OK... this leads to larger, more fundamental questions on video sprit still animation of any object, be it pan-zoom photo or just any object moving across the screen:

Since screens are made of pixels, I always thought that a "sub-pixel" position was a "vikalpa" (the horn on the hare, the cheese in the moon -- a idea that has no basis in reality) But if indeed you are correct that the reason e.g. Flash animation is so smooth, is because movement is calculated across sub-pixels points, then this means that one might try, for example:

set the topleft of image 1 to 1.121,12.675

This just doesn't work in Rev... nothing happens, no error and no change in the image loc


As for a zoom function, in Rev.

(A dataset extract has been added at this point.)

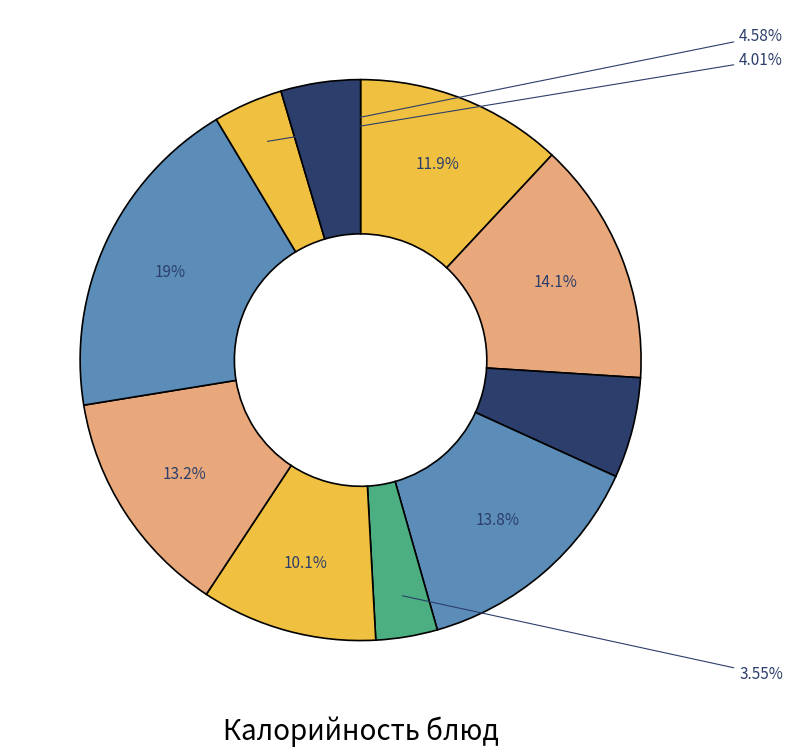

To the nearest percent, what is the difference between the largest and smallest slice percentages?

15%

I think we can only address video pixels as whole integers and that screen positions really are never more than whole integer pixel positions, in any context...

Well, you can set the rect of an image to non-integer values (see your code below for an example :-) I'm sure it gets rounded to an integer pixel when rendered - but using the rect does allow you to avoid handling the rounding yourself.

Can anyone improve on the smoothness of this zoom function, just import an image into any stack and add this buttondddddddddddd

on zoomIn
 repeat 50 times
   set the rect of image 1 to (zoomIn(the rect of image 1))
   wait .5 millisecond
 end repeat
# this is not too bad depending on the "continuoustoneness" of the jpg.. the more "edges" the more pixelated the zoom appears.

I'm not sure there is any value in using a time period below 1 millisecond (in fact, I'm not sure it does).

end zoomIn

function zoomIn tRect
 subtract 1 from item 1 of tRect
 subtract 1 from item 2 of tRect
 add 1 to item 3 of tRect
put ( (item 3 of tRect-item 1 of tRect) * tRatio) + item 2 of tRect into item 4 of tRect
 return tRect
end zoomIn

This won't work so well for non-square images.
The width increases by 2 on each step, so 100 total, keeping properly centred.

But for a tall skinny image (say 4 times as high as it is wide), this means the height goes up by 8 on each step - but the top changes by only 1 pixel, so the bottom moves down by 7. And conversely for a wide, shallow image.

For images that are close to square, this "drift" won't be obvious - but I think it will make the zoom less smooth.

You can avoid that by calculating the revised height, and then centering that around the height.

function zoomIn tRect
 put tRect into saferect
 subtract 1 from item 1 of tRect
 add 1 to item 3 of tRect
put ( (item 3 of tRect - item 1 of tRect) * tRatio) / 2 into tNewHalfHeight
 put (item 2 of tRect + item 4 of tRect) / 2 into tNewCentre
 put tNewCentre - tNewHalfHeight into item 2 of tRect
 put tNewCentre + tNewHalfHeight into item 4 of tRect
 put saferect && tRect & cr after msg
 return tRect
end zoomIn





Sivakatirswami







On May 15, 2006, at 1:19 PM, Wally Rodriguez wrote:

The Ken Burns effect, as used in other applications, has to be calculated on a sub-pixel level so that it does not look jerky, that is because some combinations of start point, size and speed could yield sizes or motion that can't be rounded to one pixel.

There must be a way to do this smoothly on the mac, since the screen saver does it, but I couldn't even start to tell you how.